Each entry must be restated word for word, with nothing omitted.

- _RECORD EXTRACTS_:
--------------------------------

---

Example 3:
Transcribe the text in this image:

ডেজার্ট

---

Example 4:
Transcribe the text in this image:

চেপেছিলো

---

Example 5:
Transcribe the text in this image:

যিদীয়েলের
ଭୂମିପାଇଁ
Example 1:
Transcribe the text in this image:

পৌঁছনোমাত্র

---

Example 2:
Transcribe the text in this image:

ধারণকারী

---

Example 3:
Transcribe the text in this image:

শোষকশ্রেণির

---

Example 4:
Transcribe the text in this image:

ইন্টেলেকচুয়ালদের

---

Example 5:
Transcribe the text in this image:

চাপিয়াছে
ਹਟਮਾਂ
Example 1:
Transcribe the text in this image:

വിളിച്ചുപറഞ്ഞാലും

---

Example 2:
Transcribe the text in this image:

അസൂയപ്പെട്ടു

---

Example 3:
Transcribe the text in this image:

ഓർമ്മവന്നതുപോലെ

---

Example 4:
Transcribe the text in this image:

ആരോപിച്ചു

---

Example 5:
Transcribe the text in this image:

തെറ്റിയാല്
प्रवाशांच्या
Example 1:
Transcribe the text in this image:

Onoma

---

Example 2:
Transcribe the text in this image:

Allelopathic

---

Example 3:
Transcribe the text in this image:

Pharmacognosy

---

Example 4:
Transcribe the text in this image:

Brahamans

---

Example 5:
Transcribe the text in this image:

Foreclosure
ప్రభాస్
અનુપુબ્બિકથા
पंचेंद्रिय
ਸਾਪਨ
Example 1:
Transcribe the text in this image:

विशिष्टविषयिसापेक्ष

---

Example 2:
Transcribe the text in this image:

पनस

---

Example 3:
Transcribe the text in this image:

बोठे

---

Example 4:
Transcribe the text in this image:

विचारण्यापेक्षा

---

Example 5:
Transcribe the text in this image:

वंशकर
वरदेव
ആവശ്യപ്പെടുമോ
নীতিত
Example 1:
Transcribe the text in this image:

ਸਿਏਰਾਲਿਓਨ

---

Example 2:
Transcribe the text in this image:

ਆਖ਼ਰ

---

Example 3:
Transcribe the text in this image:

--------------------------------

- _THE COMPLETED TASK_:
---

Example 3:
Transcribe the text in this image:

ডেজার্ট

---

Example 4:
Transcribe the text in this image:

চেপেছিলো

---

Example 5:
Transcribe the text in this image:

যিদীয়েলের
ଭୂମିପାଇଁ
Example 1:
Transcribe the text in this image:

পৌঁছনোমাত্র

---

Example 2:
Transcribe the text in this image:

ধারণকারী

---

Example 3:
Transcribe the text in this image:

শোষকশ্রেণির

---

Example 4:
Transcribe the text in this image:

ইন্টেলেকচুয়ালদের

---

Example 5:
Transcribe the text in this image:

চাপিয়াছে
ਹਟਮਾਂ
Example 1:
Transcribe the text in this image:

വിളിച്ചുപറഞ്ഞാലും

---

Example 2:
Transcribe the text in this image:

അസൂയപ്പെട്ടു

---

Example 3:
Transcribe the text in this image:

ഓർമ്മവന്നതുപോലെ

---

Example 4:
Transcribe the text in this image:

ആരോപിച്ചു

---

Example 5:
Transcribe the text in this image:

തെറ്റിയാല്
प्रवाशांच्या
Example 1:
Transcribe the text in this image:

Onoma

---

Example 2:
Transcribe the text in this image:

Allelopathic

---

Example 3:
Transcribe the text in this image:

Pharmacognosy

---

Example 4:
Transcribe the text in this image:

Brahamans

---

Example 5:
Transcribe the text in this image:

Foreclosure
ప్రభాస్
અનુપુબ્બિકથા
पंचेंद्रिय
ਸਾਪਨ
Example 1:
Transcribe the text in this image:

विशिष्टविषयिसापेक्ष

---

Example 2:
Transcribe the text in this image:

पनस

---

Example 3:
Transcribe the text in this image:

बोठे

---

Example 4:
Transcribe the text in this image:

विचारण्यापेक्षा

---

Example 5:
Transcribe the text in this image:

वंशकर
वरदेव
ആവശ്യപ്പെടുമോ
নীতিত
Example 1:
Transcribe the text in this image:

ਸਿਏਰਾਲਿਓਨ

---

Example 2:
Transcribe the text in this image:

ਆਖ਼ਰ

---

Example 3:
Transcribe the text in this image:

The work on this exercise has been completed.